O “protocolo de colaboração” com a Companhia Paulo Ribeiro fixa o pagamento de 120 mil euros, por parte do município, como apoio para a associação desenvolver o projecto “singular e inovador em Portugal” da Casa da Dança de Almada, que “passará a integrar a rede de projectos similares ao nível europeu”.

Segundo o documento, de oito páginas, o projecto apresentado pela companhia pretende ser um polo aglutinador”, para reforçar a “criatividade coreográfica” assim como a “emergência e afirmação de novos talentos”. A Casa da Dança de Almada será “um lugar que vai para toda a cidade”, de “todas as danças” e “todos os públicos”, que vai ter criar “pontes com os agentes e projectos residentes na cidade”.

O subsidio de 120 mil euros – 40 mil já pagos e os restantes em duas tranches em Julho e Setembro – servem para, neste primeiro ano, Paulo Ribeiro arrancar com a Casa da Dança, designadamente para “o desenvolvimento de linhas de programação e de modos de funcionamento, incluindo a formalização de parcerias tanto a nível local, nacional como internacional”, estando previsto o “tempo de implementação a partir do segundo ano de actividade”.

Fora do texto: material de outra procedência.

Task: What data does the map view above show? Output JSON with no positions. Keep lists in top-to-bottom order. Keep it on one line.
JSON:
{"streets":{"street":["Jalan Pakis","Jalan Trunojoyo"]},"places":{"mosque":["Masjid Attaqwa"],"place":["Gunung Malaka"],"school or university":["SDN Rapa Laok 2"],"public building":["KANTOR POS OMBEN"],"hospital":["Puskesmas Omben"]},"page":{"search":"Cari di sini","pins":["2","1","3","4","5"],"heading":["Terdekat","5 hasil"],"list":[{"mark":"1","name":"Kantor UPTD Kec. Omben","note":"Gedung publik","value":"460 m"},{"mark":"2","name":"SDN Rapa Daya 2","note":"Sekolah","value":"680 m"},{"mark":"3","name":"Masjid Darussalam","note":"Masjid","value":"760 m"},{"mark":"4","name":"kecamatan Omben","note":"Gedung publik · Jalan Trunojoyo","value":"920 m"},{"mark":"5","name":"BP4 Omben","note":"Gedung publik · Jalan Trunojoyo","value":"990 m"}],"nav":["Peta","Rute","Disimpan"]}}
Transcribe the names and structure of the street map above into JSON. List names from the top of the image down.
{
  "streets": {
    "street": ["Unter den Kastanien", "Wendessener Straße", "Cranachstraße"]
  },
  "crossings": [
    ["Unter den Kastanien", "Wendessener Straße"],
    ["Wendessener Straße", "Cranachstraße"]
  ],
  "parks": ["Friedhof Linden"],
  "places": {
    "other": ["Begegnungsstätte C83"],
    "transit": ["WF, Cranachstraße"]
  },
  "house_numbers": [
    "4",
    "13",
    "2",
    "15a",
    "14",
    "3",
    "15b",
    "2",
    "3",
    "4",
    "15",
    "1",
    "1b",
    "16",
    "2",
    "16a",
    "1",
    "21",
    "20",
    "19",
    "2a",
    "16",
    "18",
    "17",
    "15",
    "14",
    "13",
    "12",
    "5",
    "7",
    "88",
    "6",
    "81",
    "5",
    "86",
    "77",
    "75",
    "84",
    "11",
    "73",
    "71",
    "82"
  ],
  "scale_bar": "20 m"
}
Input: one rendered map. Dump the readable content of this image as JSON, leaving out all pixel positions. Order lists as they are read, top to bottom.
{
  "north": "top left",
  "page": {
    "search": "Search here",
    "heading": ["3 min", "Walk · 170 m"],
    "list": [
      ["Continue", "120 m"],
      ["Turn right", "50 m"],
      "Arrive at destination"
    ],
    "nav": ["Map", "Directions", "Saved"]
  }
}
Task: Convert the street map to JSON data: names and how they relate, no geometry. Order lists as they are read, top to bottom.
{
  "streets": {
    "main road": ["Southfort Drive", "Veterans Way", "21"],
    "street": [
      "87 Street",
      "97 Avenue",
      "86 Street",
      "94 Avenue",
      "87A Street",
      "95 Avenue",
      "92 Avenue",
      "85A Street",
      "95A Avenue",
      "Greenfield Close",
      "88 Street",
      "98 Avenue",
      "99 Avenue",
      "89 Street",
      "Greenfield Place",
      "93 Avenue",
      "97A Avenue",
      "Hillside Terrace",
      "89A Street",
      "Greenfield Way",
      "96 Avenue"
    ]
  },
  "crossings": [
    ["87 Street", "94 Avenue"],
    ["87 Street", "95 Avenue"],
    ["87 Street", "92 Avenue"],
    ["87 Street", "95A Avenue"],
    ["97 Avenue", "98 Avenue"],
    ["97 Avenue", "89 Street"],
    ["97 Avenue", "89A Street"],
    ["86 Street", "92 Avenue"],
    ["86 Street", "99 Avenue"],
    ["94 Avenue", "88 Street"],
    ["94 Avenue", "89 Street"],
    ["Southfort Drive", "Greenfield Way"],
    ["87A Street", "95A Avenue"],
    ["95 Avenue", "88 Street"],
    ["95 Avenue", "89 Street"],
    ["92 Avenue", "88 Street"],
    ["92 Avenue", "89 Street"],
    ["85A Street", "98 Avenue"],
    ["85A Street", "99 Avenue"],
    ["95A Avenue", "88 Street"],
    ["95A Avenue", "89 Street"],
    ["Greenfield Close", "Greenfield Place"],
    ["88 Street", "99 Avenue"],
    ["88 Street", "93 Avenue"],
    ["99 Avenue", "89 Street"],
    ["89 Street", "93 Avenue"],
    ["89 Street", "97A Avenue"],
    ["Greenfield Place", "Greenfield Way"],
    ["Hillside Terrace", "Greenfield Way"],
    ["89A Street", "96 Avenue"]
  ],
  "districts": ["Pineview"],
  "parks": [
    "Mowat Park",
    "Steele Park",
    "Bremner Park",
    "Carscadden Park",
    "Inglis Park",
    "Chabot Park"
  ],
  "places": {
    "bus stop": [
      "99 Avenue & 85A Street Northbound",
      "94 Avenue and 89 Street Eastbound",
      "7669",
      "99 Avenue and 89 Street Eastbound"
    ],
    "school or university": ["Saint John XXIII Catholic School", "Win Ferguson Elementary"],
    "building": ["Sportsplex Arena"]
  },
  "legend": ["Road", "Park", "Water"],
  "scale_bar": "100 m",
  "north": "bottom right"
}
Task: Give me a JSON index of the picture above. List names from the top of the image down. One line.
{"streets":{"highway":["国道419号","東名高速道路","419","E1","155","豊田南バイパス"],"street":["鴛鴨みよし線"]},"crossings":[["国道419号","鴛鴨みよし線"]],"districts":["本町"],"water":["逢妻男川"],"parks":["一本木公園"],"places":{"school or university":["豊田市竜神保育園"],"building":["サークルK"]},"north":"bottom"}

Ainda assim, o protocolo fixa também como obrigações para a associação fazer duas actuações com produções próprias para o município, apresentar duas co-produções com outras companhias de dança nacionais ou estrangeiras, promover parcerias e intercâmbios, entre outras.

Espaço da polémica

Para os críticos, não é o protocolo com Paulo Ribeiro - cujo mérito todos fazem questão de sublinhar - que está em causa mas sim o local escolhido pela autarquia para instalar o projecto: a Casa da Juventude, local icónico da cultura almadense onde ao longo de 30 anos milhares de jovens têm criado grupos locais e desenvolvido artes de todos os géneros.

Actualmente são cerca de uma dezena os grupos que usam o espaço para as mais variadas actividades artísticas, da música ao teatro, passando pela dança e até pelo desporto. Os actuais e antigos utilizadores do Ponto de Encontro receiam que a instalação do novo projecto retire espaço ao uso e espírito habitual da Casa da Juventude e que possa significar o princípio do fim do local.

Acresce que o edifício aguarda demolição, no âmbito do projecto imobiliário para o Ginjal que prevê a construção de novas instalações. A presidente da câmara disse até recentemente que está também em causa a segurança das pessoas. “Esses edifícios terão que ser demolidos, até porque estão na beira da arriba e estão em perigo. Mesmo sem o Plano Pormenor do Ginjal teriam de ser intervencionados”, disse Inês de Medeiros na Assembleia Municipal de Almada em Fevereiro do ano passado. No entanto, a câmara diz agora que não há perigo iminente.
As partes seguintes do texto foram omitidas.